Secara khusus, perusahaan melihat peluang untuk saham di Brasil, Indonesia, Korea Selatan, serta Thailand. Dalam hal industri, Chang mengatakan sektor kebijakan konsumen serta yang terkait dengan hiburan dan rekreasi juga memiliki ruang untuk "mengejar ketinggalan".
Ditanya tentang potensi pasar negara berkembang secara luas untuk mengungguli rekan-rekan pasar maju mereka pada tahun 2021, analis JPMorgan mengatakan saham di negara berkembang dapat melihat keuntungan "dua digit" hingga 20%.
"Saya pikir ada rotasi, Anda tahu, di luar China yang akan datang," kata Chang.
Secara historis, investor telah mengalokasikan sekitar 9% secara keseluruhan ke saham pasar berkembang, jelasnya. Saat ini, alokasinya sekitar 7%.

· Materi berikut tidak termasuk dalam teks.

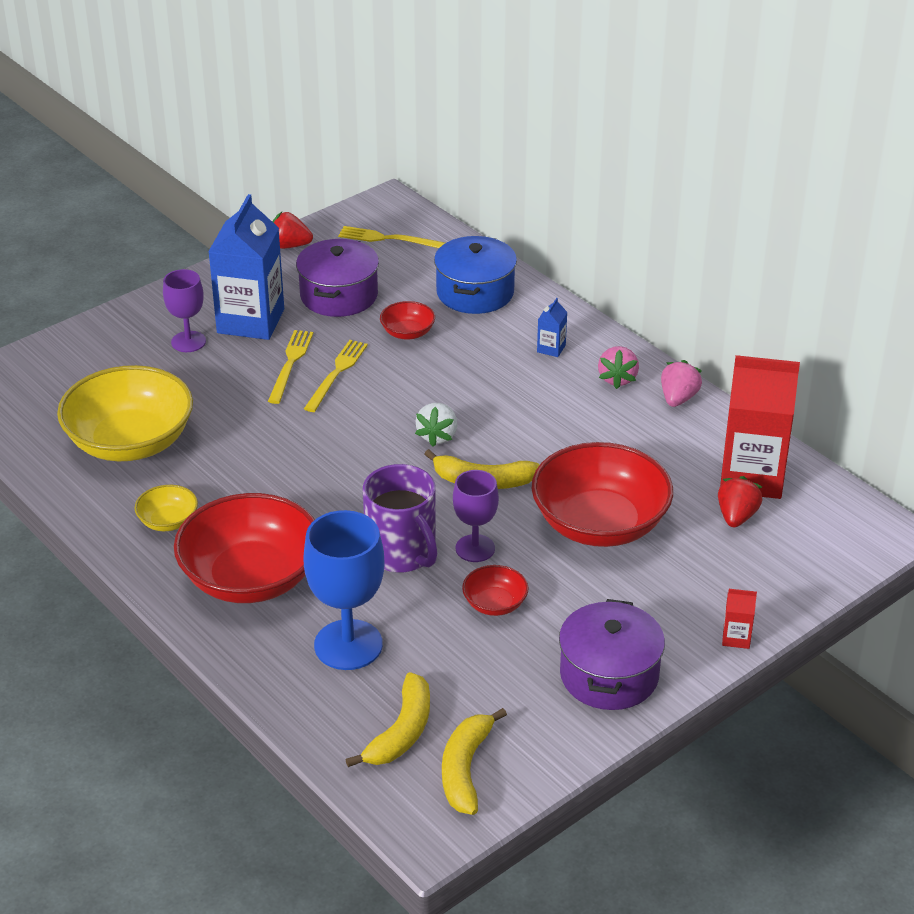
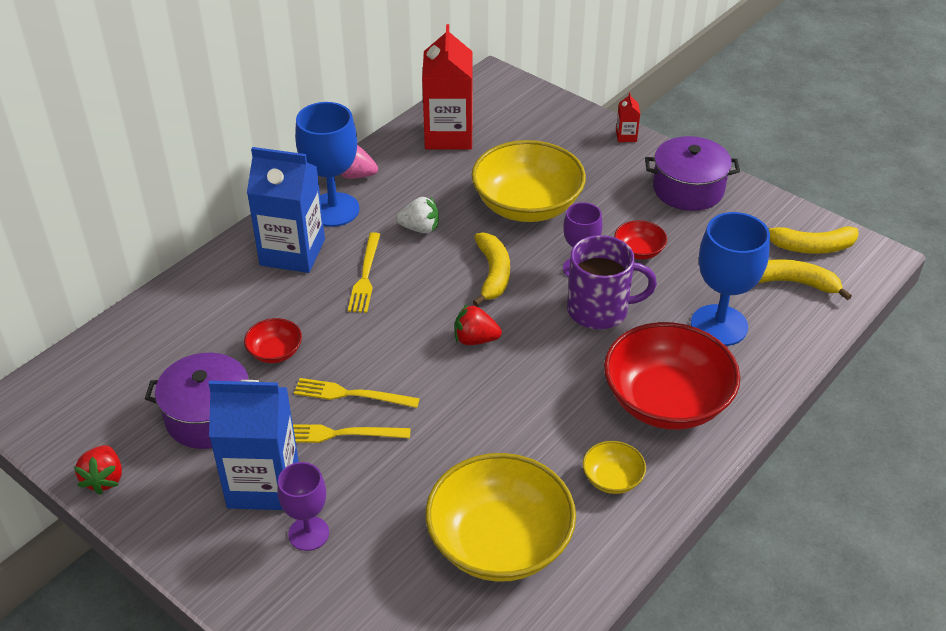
camera: 100 degrees left, 5 degrees up
(388, 239) = (94, 393): yellow fork -> yellow fork (365, 275)
(402, 553) = (599, 310): purple mug -> purple mug turned 45 degrees clockwise
(437, 436) = (437, 309): white strawberry -> white strawberry (420, 228)
(475, 292) = (201, 312): blue pot -> none
(551, 348) = (292, 252): blue carton -> blue carton, size x2.45
(599, 524) = (527, 205): red bowl -> yellow bowl
(617, 379) = (333, 210): pink strawberry -> blue goblet
(736, 516) = (498, 141): red strawberry -> red strawberry (475, 339)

"Saya pikir ada ruang untuk mengejar ketertinggalan pada 2021 untuk pasar negara berkembang," katanya.
Pandangan positif itu juga meluas ke obligasi.
"Di pasar obligasi negara berkembang, kami pikir Anda bisa mendapatkan 5-6%, yang benar-benar cukup bagus mengingat seberapa rendah imbal hasil dan imbal hasil negatif pasar maju saat ini," kata Chang. Ada nilai di sana.
Dalam upaya untuk menjaga pasar keuangan tetap bertahan, bank sentral utama seperti Federal Reserve AS telah memangkas suku bunga, menurunkan biaya utang sekaligus membuat obligasi menjadi kurang menarik.
Imbal hasil benchmark Treasury 10-tahun telah duduk di bawah 1% untuk sebagian besar tahun 2020 sejauh ini. Sebagai perbandingan, imbal hasil obligasi pemerintah China bertenor 10 tahun berada di 3,32%, pada Jumat pagi waktu Singapura.